Longmont resident and President Donald Trump voter Russ Boehm says the news media has misreported Trump’s recent executive order that temporarily keeps people from certain countries from entering the United States and bars Syrian refugees indefinitely as being a “travel ban.”
Boehm, 73, and a retired engineer at IBM, says it is not.
“If you read the executive order, there is no travel ban,” Boehm said. “There is a 90-day restriction. It’s not a travel ban. It’s a travel restriction for 90 days while they determine an adequate vetting process.”
Trump signed three immigration-related executive orders last month, but the one that temporarily bars all refugees as well as entry by citizens of seven majority Muslim countries and bars Syrian refugees indefinitely has gained the most notoriety, with many critics calling it racist, which Boehm says isn’t the case.
“You can label anyone a racist and that’s just popping your mouth off and saying (Trump) is racist,” he said. “I don’t think calling people names does any good. I don’t think it makes sense for people who lost the election to make accusations.”
Boulder County resident Charlie Danaher, 54, a mechanical engineer, also voted for Trump and doesn’t think the accusation that the order is racist or bigoted is fair, because it suggests the order is coming from a place of hostility and prejudice when it is putting “practical measures to defend the country.” He said the election created “manufactured hysteria” that Trump is racist.

##############################

What to produce. Continue the article about Trump voters defending the immigration executive order, beginning after its final sentence. The entries that follow are drawn from a separate source.

Supplied material.
##############################

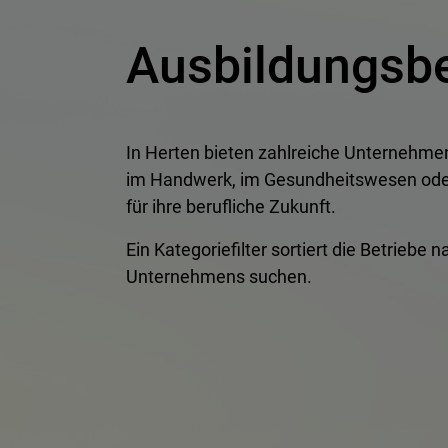
Ausbildungsbe
In Herten bieten zahlreiche Unternehm
im Handwerk, im Gesundheitswesen oder i
für ihre berufliche Zukunft.
Ein Kategoriefilter sortiert die Betrieb
Unternehmens suchen.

##############################

Response to this task.
“Someone would have to be irresponsible to believe our country isn’t being threatened by radicals,” Danaher said. “To call it bigoted is just politics for starters, but it’s also irrational.”
Trump’s executive order saw almost instant court challenges, and a federal judge temporarily barred its enforcement on Friday.
The White House has declared it will seek an emergency stay of that ruling, but that had not occurred by 10 p.m. Saturday night.
The order has also sparked protests nationwide on the streets and also last week at airports when people were being detained by border agents, but it is arguably a much scaled-back version of what Trump offered in campaign promises and remarks.
Those included a call for a total ban on Muslims entering the United States, surveillance of mosques and an expressed openness to a database of all Muslims living in the U.S.
The country is divided in its opinion of the order. The Hill reported on Friday that a CBS poll indicated a 51 percent disapproval of the order and temporary refugee ban and a 45 percent approval. In the same article, however, it reported that the more right-leaning Rasmussen Reports found in its own survey that a majority of voters approve of the order.
In mostly liberal Boulder County — where Hillary Clinton took 70 percent of the vote in the 2016 election — the disapproval of the order is likely much higher.
Nevertheless, Trump took 22 percent of the vote here, which translates to more than 41,000 votes.
Erie resident Gene Young voted for Trump and said that he doesn’t believe the travel ban was being directed at Muslims but at countries that sponsor terrorists. He contends it has been misreported in the media, specifically, because it has been referred to as a “ban.”
“It’s not a ban on Muslims,” he said. “It’s a temporary cease on letting them come in and letting them examine the vetting they do before they allow people to come in.”
Young added that there are “40-some other Muslim countries we are still allowing immigration from,” so it’s unfair to say that the executive order is based on religion.
“We as a country have a right to determine who comes in here,” he said. “Just to say we are going to have an open border is not going to work. We have a right to say who can come and when they can come.”